*Consegna*
Ricopia integralmente il brano scelto riportato più sotto, senza cambiare nulla.

*Brano scelto*

Da questa bella premessa non possiamo partire con la carrellata di affermazioni che i candidati hanno riportato pur di portare acqua al proprio mulino.

Il centro destra ormai ha deciso di arrivare alle elezioni compatto, quindi l'uno aiuta l'altro: Berlusconi, che con le sue sentenze e accuse non potrebbe essere proponibile si definsice un "suggeritore"; Salvini e la Meloni che difendono la famiglia tradizionale, chi divorziato e chi convivente, e che difendono la nazione contro l'invasione barbarica degli immigrati.

*Raccolta di dati*
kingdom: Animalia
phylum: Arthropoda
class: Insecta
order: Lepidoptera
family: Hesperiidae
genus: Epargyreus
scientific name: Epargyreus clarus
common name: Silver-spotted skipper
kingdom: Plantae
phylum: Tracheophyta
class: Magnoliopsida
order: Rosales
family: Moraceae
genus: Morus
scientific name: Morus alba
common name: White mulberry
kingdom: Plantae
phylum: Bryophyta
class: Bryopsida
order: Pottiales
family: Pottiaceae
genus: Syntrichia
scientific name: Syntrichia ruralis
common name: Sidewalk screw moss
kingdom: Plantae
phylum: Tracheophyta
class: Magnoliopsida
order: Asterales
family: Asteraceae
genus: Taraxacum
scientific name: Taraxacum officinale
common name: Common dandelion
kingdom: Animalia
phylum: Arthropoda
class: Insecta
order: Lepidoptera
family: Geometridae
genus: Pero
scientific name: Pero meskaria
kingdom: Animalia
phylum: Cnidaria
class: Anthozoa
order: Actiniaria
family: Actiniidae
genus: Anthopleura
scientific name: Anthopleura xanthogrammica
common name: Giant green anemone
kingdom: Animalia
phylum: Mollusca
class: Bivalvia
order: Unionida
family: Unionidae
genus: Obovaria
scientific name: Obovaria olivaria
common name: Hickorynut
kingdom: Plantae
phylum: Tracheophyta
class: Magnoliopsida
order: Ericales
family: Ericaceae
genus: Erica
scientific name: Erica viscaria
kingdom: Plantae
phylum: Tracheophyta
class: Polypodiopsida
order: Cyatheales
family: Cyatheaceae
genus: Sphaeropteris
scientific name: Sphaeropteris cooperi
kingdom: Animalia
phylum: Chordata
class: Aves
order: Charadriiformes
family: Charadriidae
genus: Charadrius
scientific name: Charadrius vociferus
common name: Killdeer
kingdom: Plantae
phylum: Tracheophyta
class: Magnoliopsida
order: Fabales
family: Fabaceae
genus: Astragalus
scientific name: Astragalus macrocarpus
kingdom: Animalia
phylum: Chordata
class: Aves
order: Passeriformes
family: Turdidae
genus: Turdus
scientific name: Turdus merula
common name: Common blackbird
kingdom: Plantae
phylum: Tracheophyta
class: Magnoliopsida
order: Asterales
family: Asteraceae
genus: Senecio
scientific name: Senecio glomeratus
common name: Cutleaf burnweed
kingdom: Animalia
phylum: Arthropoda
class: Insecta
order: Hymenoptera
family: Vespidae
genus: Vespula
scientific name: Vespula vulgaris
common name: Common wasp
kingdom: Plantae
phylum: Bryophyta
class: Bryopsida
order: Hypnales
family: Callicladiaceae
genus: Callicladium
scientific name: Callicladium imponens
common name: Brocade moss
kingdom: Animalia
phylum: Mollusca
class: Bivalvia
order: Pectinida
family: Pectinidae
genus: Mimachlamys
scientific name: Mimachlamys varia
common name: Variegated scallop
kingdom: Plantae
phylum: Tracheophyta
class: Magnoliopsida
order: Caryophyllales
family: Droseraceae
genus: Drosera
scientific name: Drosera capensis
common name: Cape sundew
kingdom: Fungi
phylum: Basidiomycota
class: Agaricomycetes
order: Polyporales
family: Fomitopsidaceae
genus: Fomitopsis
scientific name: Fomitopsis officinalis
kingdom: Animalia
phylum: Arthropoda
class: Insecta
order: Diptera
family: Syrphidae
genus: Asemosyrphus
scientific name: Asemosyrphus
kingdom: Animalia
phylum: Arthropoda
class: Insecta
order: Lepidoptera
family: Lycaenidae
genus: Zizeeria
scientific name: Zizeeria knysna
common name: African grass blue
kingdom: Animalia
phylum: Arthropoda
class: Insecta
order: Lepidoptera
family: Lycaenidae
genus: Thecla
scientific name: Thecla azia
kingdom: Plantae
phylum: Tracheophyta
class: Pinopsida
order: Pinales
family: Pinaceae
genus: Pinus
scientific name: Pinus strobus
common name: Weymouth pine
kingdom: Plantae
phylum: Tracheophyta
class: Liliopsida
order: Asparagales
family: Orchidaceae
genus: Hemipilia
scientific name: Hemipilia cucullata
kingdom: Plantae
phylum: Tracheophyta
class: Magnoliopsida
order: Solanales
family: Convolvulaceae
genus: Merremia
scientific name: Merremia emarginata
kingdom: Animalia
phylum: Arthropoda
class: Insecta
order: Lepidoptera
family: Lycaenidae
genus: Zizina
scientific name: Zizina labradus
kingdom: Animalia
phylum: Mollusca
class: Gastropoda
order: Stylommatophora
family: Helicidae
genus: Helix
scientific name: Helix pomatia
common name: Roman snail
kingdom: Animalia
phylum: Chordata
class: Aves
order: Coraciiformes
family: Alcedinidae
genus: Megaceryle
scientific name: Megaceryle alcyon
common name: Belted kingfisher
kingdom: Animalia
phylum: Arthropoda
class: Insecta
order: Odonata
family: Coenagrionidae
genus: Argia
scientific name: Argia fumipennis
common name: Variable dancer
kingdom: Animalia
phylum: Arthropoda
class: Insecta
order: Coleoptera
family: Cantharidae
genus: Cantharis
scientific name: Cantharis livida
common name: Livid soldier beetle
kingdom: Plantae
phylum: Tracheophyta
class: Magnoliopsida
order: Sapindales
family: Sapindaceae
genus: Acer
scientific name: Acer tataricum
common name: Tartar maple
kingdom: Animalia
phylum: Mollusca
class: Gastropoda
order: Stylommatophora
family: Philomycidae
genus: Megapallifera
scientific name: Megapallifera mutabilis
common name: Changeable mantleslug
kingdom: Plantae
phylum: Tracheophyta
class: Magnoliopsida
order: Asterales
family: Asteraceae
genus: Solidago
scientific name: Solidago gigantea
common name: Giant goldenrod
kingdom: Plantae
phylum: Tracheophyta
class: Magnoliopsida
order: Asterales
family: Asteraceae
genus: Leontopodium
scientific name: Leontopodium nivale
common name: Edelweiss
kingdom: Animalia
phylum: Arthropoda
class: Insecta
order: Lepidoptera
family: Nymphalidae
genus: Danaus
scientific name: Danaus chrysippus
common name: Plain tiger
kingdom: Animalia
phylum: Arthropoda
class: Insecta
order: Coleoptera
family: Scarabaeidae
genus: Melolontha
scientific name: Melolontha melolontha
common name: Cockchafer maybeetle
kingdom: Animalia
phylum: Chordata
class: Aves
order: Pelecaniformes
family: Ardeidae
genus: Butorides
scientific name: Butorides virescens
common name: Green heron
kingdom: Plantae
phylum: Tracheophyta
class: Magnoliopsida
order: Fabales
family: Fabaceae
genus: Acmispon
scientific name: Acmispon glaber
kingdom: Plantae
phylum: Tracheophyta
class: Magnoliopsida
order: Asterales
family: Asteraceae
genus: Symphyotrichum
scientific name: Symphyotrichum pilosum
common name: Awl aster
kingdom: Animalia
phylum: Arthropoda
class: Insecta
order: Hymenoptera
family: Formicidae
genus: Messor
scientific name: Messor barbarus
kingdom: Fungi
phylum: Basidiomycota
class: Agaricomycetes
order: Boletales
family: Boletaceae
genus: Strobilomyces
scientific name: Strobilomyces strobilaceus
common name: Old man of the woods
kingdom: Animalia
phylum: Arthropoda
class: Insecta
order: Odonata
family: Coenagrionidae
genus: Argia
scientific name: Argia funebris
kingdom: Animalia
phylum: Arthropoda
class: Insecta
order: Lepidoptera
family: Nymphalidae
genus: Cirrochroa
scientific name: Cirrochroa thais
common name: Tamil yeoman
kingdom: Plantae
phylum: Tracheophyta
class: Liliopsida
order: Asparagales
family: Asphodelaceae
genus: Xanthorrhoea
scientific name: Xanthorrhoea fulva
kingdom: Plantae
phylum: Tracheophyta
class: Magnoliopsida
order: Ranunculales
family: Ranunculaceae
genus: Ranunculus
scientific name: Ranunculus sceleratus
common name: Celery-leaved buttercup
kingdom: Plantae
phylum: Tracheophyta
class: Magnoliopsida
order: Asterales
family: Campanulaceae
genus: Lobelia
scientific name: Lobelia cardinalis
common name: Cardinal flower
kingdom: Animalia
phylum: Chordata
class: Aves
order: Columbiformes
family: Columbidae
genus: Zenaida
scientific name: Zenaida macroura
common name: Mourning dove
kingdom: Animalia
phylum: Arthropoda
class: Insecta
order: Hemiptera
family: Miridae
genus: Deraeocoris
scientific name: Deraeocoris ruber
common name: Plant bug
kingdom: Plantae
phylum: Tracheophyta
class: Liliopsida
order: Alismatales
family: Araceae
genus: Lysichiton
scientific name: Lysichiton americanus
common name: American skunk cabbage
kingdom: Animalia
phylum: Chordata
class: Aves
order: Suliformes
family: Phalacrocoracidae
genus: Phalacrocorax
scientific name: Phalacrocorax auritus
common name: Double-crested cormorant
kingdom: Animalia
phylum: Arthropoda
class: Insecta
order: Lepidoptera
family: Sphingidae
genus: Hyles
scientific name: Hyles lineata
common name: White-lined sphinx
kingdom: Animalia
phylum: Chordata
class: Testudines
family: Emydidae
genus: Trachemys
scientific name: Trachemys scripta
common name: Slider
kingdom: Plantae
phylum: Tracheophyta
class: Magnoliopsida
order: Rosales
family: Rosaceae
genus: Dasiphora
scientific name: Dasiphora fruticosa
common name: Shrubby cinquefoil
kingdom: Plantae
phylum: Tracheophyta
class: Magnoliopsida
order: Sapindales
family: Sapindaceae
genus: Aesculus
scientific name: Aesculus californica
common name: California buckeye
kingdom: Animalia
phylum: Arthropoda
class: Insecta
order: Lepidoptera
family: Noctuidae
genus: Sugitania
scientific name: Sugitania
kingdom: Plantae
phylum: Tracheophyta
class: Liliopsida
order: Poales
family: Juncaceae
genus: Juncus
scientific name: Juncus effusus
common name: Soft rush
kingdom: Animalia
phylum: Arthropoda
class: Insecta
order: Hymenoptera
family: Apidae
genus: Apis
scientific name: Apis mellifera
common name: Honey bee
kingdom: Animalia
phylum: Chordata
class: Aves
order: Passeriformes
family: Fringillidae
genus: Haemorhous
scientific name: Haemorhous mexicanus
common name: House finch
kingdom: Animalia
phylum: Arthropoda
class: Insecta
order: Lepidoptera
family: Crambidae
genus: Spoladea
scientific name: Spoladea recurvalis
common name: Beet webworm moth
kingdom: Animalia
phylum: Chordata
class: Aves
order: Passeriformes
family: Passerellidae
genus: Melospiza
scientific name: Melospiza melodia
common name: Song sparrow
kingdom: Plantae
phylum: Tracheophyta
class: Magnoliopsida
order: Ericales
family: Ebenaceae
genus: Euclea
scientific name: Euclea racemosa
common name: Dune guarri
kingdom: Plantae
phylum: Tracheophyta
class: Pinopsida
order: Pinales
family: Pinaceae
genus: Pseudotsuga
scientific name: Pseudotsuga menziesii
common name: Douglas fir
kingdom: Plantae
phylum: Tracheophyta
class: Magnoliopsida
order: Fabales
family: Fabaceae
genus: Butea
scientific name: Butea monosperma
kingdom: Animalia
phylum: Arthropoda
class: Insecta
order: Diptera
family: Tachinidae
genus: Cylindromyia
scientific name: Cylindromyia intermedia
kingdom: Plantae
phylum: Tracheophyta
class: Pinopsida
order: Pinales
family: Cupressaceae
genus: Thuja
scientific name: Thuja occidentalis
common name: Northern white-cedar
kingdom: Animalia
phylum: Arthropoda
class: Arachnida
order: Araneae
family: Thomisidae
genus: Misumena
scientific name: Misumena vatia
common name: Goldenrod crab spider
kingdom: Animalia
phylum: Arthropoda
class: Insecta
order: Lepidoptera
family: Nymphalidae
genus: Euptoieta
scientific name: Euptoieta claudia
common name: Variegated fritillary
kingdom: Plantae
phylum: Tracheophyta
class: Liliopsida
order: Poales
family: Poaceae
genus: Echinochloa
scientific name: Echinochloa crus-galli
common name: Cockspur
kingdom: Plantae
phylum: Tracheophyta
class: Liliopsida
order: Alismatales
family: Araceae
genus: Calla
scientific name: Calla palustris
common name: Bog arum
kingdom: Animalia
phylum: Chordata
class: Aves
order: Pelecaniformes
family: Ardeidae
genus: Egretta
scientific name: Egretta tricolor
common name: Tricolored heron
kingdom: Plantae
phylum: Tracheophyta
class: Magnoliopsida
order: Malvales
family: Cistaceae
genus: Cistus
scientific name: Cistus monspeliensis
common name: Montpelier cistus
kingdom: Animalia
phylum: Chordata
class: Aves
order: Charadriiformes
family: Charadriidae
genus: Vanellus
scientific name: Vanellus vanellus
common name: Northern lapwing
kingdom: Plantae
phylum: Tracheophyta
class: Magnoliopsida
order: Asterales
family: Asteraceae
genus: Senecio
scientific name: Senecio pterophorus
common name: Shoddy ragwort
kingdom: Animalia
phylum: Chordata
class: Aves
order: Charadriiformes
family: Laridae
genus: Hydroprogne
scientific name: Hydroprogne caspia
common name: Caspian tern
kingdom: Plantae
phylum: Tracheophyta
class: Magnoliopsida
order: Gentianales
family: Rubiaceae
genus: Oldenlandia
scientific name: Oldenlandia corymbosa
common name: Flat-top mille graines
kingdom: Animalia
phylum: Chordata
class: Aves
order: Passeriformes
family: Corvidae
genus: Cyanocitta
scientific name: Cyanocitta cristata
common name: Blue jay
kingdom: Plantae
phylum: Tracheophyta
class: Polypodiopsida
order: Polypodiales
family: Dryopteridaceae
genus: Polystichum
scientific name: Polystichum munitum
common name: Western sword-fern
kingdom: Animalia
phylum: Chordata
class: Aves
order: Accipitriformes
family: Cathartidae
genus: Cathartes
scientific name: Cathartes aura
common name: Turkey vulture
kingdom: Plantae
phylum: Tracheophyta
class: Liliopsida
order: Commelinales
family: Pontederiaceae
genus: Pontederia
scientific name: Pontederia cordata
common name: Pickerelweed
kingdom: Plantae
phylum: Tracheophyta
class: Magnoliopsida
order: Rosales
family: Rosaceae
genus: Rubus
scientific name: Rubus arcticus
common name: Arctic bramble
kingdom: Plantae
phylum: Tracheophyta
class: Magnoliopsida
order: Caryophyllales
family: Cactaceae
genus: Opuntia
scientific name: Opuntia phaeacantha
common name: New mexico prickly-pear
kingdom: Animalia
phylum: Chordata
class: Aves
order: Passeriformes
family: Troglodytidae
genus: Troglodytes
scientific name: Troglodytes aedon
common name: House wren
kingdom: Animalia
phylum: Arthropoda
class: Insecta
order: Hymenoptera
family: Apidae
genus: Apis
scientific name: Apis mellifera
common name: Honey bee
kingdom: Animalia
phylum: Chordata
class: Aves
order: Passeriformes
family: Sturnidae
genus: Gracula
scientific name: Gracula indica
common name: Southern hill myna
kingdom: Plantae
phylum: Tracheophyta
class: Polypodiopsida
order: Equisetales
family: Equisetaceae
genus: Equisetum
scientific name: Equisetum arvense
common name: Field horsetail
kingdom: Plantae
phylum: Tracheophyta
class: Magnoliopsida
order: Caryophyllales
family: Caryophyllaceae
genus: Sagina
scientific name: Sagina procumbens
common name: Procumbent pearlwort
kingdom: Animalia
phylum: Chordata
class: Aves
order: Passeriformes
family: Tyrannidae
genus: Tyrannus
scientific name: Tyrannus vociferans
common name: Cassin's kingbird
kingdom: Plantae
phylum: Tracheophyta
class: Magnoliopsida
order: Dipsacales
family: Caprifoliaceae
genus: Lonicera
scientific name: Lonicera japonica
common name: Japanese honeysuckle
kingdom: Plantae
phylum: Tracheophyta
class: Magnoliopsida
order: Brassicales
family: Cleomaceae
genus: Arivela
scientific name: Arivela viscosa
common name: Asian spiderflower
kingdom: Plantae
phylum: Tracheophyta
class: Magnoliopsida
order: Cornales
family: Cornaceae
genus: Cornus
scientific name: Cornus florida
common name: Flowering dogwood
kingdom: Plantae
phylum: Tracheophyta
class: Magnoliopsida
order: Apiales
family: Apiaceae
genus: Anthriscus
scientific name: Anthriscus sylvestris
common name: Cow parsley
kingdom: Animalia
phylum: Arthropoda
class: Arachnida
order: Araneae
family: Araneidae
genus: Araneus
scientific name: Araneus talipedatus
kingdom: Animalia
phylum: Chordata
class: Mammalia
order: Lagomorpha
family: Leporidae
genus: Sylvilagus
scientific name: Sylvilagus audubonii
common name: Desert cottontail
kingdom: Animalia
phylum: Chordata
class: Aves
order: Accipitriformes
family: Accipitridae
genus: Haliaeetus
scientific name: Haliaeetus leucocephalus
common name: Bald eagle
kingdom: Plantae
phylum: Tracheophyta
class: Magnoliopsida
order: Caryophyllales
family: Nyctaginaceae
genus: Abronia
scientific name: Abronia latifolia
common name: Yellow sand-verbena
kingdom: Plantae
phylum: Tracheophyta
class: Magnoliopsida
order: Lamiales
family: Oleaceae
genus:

*Risposta scritta*
Da questa bella premessa non possiamo partire con la carrellata di affermazioni che i candidati hanno riportato pur di portare acqua al proprio mulino.

Il centro destra ormai ha deciso di arrivare alle elezioni compatto, quindi l'uno aiuta l'altro: Berlusconi, che con le sue sentenze e accuse non potrebbe essere proponibile si definsice un "suggeritore"; Salvini e la Meloni che difendono la famiglia tradizionale, chi divorziato e chi convivente, e che difendono la nazione contro l'invasione barbarica degli immigrati.